Dmitry Samosseiko, Director of Global Threat Research, states, “Our SQL solution did not scale well with the growing volume of data and it was becoming costly to maintain. It couldn’t ingest all the data, so we tried to filter and aggregate the data first, but it was tricky and difficult to decide what to filter out and what to keep. The bigger the database got, the slower the queries became. Threat data correlation became a slow and painful process.”
Sophos investigated NoSQL technologies available at the time and selected Hadoop for big data analytics needs related to telemetry and threat correlation. Unfortunately, out-of-the-box Hadoop was lacking any enterprise-ready tools for creating analytic reports, dashboards, data access controls or mechanisms to easily import or export data in and out of various storage systems. It was going to take a great deal of time and expertise to build out the ecosystem–time and resources to fill the gap.
Sophos required an analytic platform that would combine the best of everything they needed – an infrastructure which leveraged Hadoop for power and scalability, while abstracting the technical complexity so their analysts could be productive. In Datameer they found:
• A scalable analytic infrastructure built natively on Hadoop
• An Excel-like workbook interface that was very familiar to analysts
• Powerful analytic functions that could be applied to data using pointand-click operations in an easy to use user interface
• Easy data connectivity and integration that could combine the variety of data sources and formats they required
With Datameer, the Sophos’ team was able to ramp up quickly without becoming Hadoop experts. Threat researchers and malware analysts use Datameer to analyze data from multiple sources, including its Threat Telemetry (reputation queries), threat feeds (urls, hashes, etc.), product feedback, and other imported datasets. In addition to comparing file samples to the millions of known malware, analysts are canvassing the threat landscape to identify new malware and stop it.

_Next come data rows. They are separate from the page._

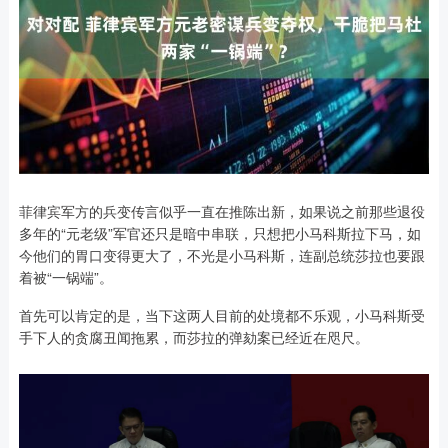
菲律宾军方的兵变传言似乎一直在推陈出新，如果说之前那些退役
多年的“元老级”军官还只是暗中串联，只想把小马科斯拉下马，如
今他们的胃口变得更大了，不光是小马科斯，连副总统莎拉也要跟
着被“一锅端”。
首先可以肯定的是，当下这两人目前的处境都不乐观，小马科斯受
手下人的贪腐丑闻拖累，而莎拉的弹劾案已经近在咫尺。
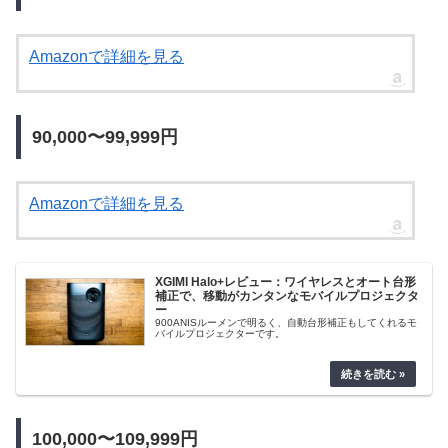
Amazonで詳細を見る
90,000〜99,999円
Amazonで詳細を見る
XGIMI Halo+レビュー：ワイヤレスとオート台形
補正で、移動がカンタンなモバイルプロジェクタ
ー
900ANISルーメンで明るく、自動台形補正もしてくれるモ
バイルプロジェクターです。
100,000〜109,999円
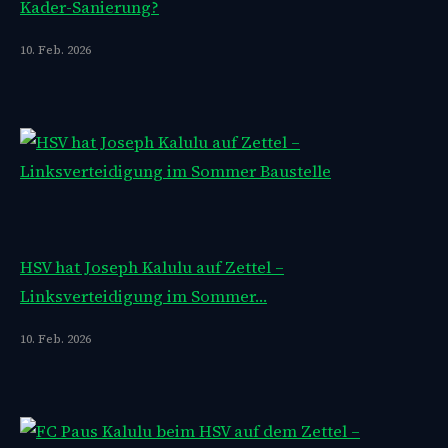
Kader-Sanierung?
10. Feb. 2026
HSV hat Joseph Kalulu auf Zettel –
Linksverteidigung im Sommer…
10. Feb. 2026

“We needed a solution that can handle a lot of data but also allow many people in our company to use it,” says Dimitry. “Our researchers and analysts don’t want to write code or have to rely on system developers to do their job. Datameer’s point-and-click functionality removes these bottlenecks.”
Analyzing billions of rows per day, or 2-3 TB per month, analysts built algorithms in Datameer workbooks to automatically analyze log data and detect anomalous trends. As Dimitry states, “We need to look at patterns and trends that we haven’t seen before, and Datameer is really valuable to us for this ad-hoc analysis and reporting.”
As a Data Scientist, Madeline Schiappa is analyzing silent detections at Sophos. Using Datameer every day to run jobs analyzing basic telemetry data on billions of logs, Madeline states, “It’s not just one use case, but a lot of little ones added up together that makes Datameer valuable.”
With Datameer, Sophos no longer needed to filter or aggregate its data, resulting in better insights and faster detection of malware and security breaches. Datameer is integral to Sophos’ daily malware detection in multiple use cases:
1. Malware research and analysis. Malware is becoming more evasive and pervasive. Sophos analyzes the characteristics of suspicious files and report the analysis outcome.
2. Macro trend analysis. Sophos analysts also analyze the data for macro trends of malware movements to better understand and anticipate the direction of the threat landscape.
3. Measuring detection performance. Analyzing statistics on the performance of malware detection to understand which protection technology is providing us the most value.
“Datameer changed the world for us,” says Dimitry. “The best value we got out of it was not just ease of use but empowering any of the researchers globally to mine the data without having to learn how to code, build special UIs, or embark on a steep learning curve.”
While Sophos began with threat research and malware analyst team, product and development managers also started using Datameer. It helps them understand product version usage and ramp up.